Cognitive dissonance is the psychological term coined by Leon Festinger in 1957 to describe the feelings of tension people experience when they hold inconsistent ideas. The theory posits that people will seek to reduce this tension by altering their beliefs. Hence, they are consistent with their actions.
Dunning-Kruger Effect is the phenomenon whereby those who are incompetent at something tend to overestimate their ability relative to others, thus leading them to assume that they are more competent than they are. This leads them to engage in behaviors that confirm this belief without demonstrating competence.
Fundamental attribution error
Fundamental attribution error explains why we don’t take responsibility for our successes or failures: we tend to attribute them entirely to external circumstances such as luck, chance, and situational factors rather than internal qualities like talent or effort.

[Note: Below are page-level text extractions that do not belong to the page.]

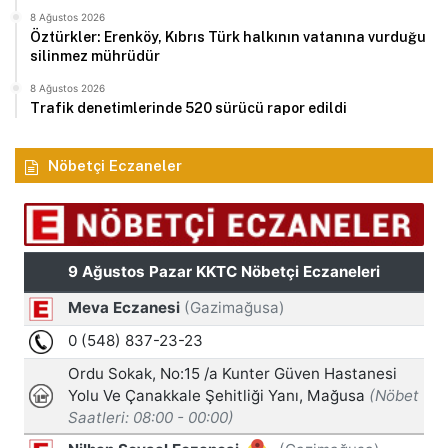
8 Ağustos 2026
Öztürkler: Erenköy, Kıbrıs Türk halkının vatanına vurduğu
silinmez mührüdür
8 Ağustos 2026
Trafik denetimlerinde 520 sürücü rapor edildi
Nöbetçi Eczaneler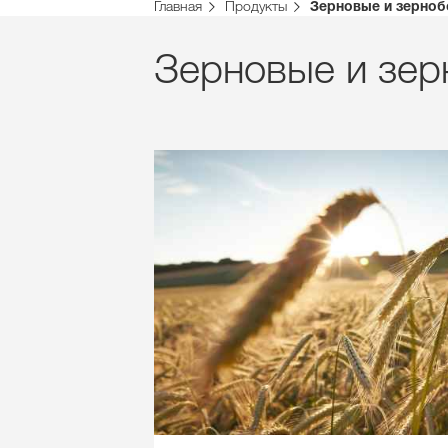
Главная
Продукты
Зерновые и зерно
Зерновые и зе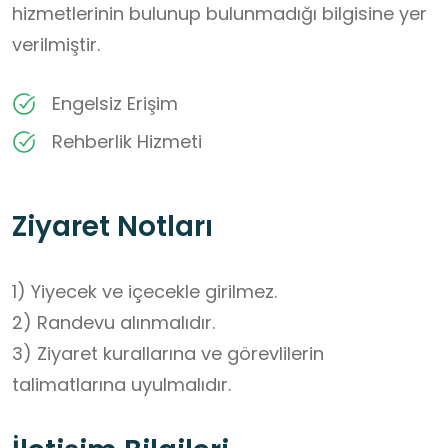
hizmetlerinin bulunup bulunmadığı bilgisine yer
verilmiştir.
Engelsiz Erişim
Rehberlik Hizmeti
Ziyaret Notları
1) Yiyecek ve içecekle girilmez.

2) Randevu alınmalıdır.

3) Ziyaret kurallarına ve görevlilerin 
talimatlarına uyulmalıdır.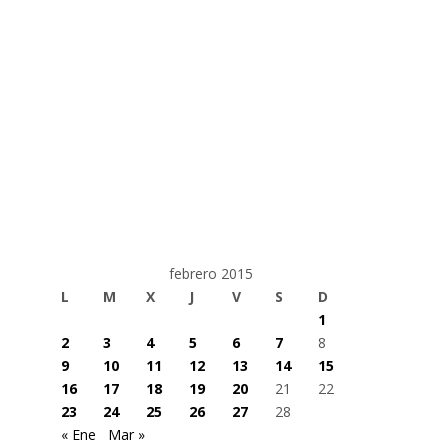
febrero 2015
L
M
X
J
V
S
D
1
2
3
4
5
6
7
8
9
10
11
12
13
14
15
16
17
18
19
20
21
22
23
24
25
26
27
28
« Ene
Mar »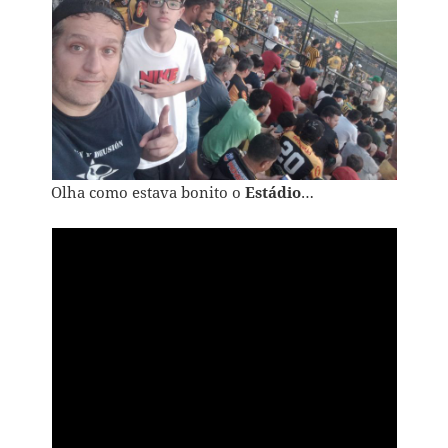
Olha como estava bonito o
Estádio
…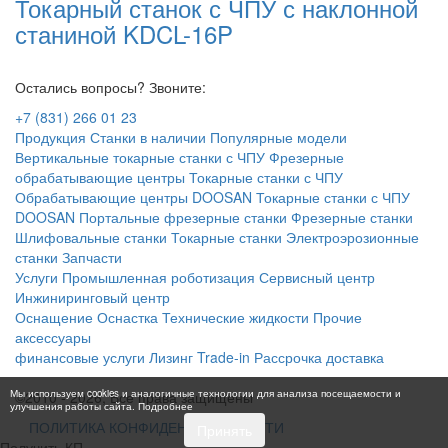
Токарный станок с ЧПУ с наклонной
станиной KDCL-16P
Остались вопросы? Звоните:
+7 (831) 266 01 23
Продукция
Станки в наличии
Популярные модели
Вертикальные токарные станки с ЧПУ
Фрезерные
обрабатывающие центры
Токарные станки с ЧПУ
Обрабатывающие центры DOOSAN
Токарные станки с ЧПУ
DOOSAN
Портальные фрезерные станки
Фрезерные станки
Шлифовальные станки
Токарные станки
Электроэрозионные
станки
Запчасти
Услуги
Промышленная роботизация
Сервисный центр
Инжиниринговый центр
Оснащение
Оснастка
Технические жидкости
Прочие
аксессуары
финансовые услуги
Лизинг
Trade-in
Рассрочка
доставка
Мы используем cookies и аналогичные технологии для анализа посещаемости и
©2010 - 2026, Все права защищены
улучшения работы сайта.
Подробнее
ПОЛИТИКА КОНФИДЕНЦИАЛЬНОСТИ
Принять
Получить КП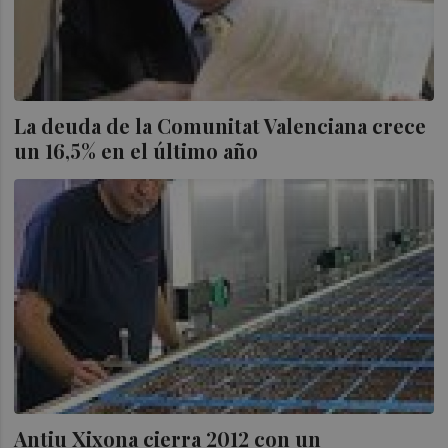
La deuda de la Comunitat Valenciana crece
un 16,5% en el último año
Antiu Xixona cierra 2012 con un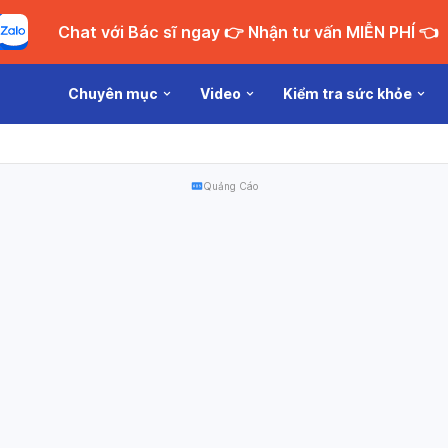
Chat với Bác sĩ ngay 👉 Nhận tư vấn MIỄN PHÍ 👈
Chuyên mục
Video
Kiểm tra sức khỏe
Quảng Cáo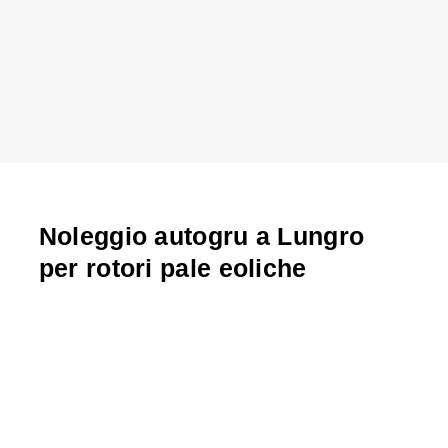
Noleggio autogru a Lungro
per rotori pale eoliche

When one positive characteristic about something (or someone) affects our evaluation of it for better or worse.
When we believe after an event that we would have seen it coming, all signs pointed to a different outcome.
When subjects experience improvement after taking a pill they think it is medicine, despite it being a sugar pill.
Observer bias (or experimenter bias)
When researchers unconsciously influence the results of their studies due to their expectations of what the study will discover.
A belief that causes behavior that fulfills what we thought would happen in the first place.